Across all the records, filter for lines with the word "KiCad" and copy them.

[Design files in plain text]
============

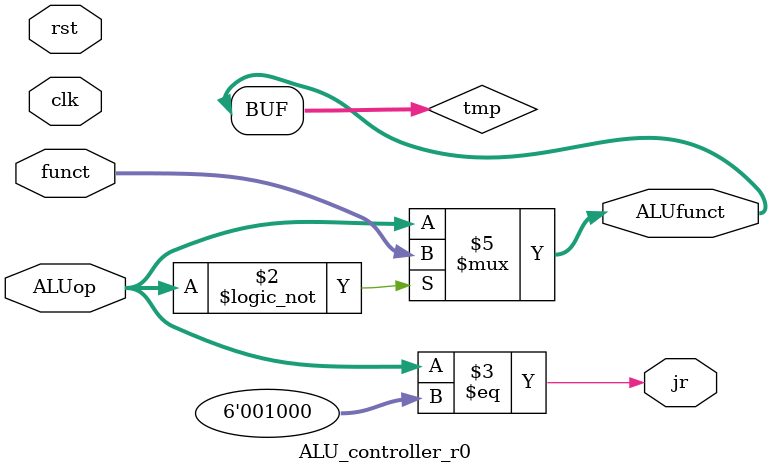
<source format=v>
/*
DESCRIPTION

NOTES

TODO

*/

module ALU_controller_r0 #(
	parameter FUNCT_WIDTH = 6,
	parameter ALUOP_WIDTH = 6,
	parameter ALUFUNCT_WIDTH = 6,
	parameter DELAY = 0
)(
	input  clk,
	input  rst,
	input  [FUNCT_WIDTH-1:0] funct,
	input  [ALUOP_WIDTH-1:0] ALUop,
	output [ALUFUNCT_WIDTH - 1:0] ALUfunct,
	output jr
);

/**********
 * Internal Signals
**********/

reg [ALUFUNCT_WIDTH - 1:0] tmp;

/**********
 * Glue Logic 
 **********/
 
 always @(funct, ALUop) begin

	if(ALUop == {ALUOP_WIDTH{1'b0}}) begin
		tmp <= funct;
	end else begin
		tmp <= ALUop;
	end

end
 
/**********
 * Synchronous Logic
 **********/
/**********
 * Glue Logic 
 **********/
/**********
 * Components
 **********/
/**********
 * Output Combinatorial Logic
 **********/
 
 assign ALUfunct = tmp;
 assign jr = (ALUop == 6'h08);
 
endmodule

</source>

============

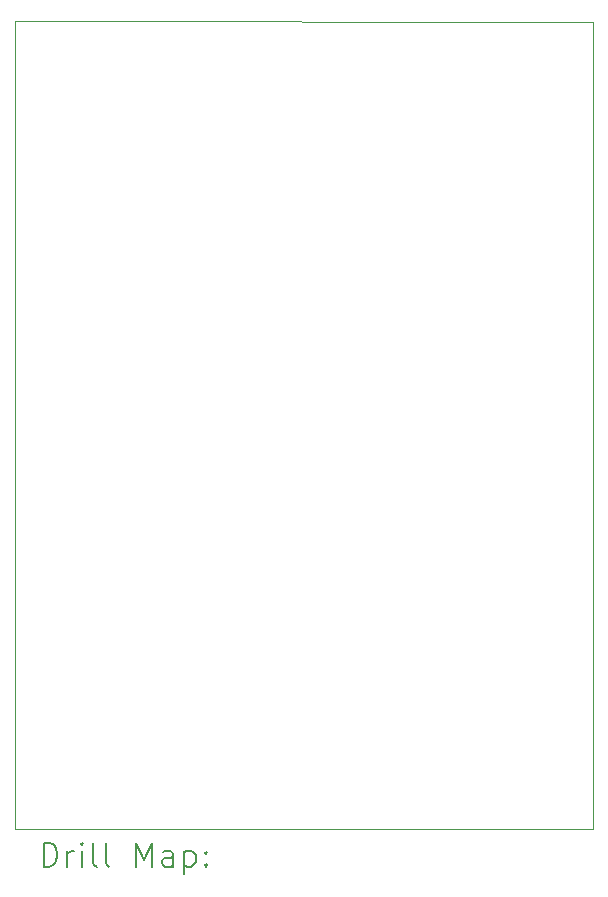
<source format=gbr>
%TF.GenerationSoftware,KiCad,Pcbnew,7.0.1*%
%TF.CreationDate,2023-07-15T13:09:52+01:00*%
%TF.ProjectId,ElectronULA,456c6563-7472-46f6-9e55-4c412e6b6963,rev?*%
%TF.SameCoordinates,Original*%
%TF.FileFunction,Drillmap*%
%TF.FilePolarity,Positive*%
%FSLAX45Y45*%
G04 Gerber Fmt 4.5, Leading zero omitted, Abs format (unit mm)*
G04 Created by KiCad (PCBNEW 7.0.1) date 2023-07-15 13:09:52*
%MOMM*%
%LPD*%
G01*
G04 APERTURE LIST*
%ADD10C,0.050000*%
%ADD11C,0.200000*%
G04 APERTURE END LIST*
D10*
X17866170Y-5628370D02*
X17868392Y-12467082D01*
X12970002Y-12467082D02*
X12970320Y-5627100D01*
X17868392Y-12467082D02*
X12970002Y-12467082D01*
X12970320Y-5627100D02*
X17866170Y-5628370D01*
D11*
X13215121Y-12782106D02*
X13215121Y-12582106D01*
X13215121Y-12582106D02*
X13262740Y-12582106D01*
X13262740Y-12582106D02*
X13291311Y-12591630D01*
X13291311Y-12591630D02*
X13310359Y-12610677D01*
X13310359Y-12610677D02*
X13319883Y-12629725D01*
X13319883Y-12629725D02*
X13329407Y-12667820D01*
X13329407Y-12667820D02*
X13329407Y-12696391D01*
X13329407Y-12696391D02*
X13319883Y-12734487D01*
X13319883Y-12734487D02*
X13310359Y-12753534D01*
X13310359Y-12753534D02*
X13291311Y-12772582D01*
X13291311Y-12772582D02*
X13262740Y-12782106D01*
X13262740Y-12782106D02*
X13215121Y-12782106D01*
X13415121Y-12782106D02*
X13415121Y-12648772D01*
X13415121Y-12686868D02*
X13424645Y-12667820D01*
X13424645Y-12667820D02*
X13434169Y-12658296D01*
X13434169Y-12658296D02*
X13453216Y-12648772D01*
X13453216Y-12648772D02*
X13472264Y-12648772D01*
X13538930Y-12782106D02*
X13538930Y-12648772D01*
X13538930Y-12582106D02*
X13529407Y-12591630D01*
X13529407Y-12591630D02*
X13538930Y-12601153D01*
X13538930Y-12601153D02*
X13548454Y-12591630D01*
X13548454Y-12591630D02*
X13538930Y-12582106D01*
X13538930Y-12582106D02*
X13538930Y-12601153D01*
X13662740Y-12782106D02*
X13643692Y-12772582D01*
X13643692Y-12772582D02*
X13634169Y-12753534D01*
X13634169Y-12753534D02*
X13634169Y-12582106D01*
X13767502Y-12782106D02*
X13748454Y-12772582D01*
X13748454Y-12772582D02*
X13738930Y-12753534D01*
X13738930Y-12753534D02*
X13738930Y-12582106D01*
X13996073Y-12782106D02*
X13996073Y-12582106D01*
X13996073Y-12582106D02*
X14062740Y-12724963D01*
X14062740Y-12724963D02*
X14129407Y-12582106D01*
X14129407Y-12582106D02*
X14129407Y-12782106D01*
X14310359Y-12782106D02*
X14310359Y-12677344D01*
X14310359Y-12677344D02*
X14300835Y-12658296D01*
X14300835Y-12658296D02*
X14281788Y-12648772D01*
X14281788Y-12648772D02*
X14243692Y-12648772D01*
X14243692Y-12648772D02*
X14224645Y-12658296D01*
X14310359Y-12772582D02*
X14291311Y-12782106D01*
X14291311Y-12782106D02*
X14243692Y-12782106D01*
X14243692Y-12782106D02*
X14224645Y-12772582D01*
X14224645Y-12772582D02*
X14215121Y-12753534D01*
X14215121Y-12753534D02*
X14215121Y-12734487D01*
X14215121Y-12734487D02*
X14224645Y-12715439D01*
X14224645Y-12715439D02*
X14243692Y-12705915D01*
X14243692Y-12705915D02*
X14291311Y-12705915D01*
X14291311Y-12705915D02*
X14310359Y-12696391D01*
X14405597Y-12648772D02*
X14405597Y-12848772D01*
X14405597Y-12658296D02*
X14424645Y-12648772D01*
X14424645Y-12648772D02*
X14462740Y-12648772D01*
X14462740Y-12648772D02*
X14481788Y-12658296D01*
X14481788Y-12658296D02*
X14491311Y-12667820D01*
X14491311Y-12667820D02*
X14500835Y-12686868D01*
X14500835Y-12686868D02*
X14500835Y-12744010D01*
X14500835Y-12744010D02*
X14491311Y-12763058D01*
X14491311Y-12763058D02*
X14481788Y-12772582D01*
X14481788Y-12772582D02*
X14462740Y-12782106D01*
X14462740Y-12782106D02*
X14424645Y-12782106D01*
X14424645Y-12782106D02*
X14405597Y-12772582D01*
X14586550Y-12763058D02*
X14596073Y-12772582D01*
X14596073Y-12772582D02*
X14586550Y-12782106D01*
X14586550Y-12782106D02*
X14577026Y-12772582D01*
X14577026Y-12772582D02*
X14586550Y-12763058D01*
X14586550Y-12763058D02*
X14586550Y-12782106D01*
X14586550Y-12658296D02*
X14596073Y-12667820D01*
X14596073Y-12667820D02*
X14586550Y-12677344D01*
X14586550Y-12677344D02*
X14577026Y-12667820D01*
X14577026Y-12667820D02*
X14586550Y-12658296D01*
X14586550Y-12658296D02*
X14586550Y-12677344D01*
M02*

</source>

============

* EXERCISE RESPONSE
%TF.GenerationSoftware,KiCad,Pcbnew,7.0.1*%
G04 Created by KiCad (PCBNEW 7.0.1) date 2023-07-15 13:09:52*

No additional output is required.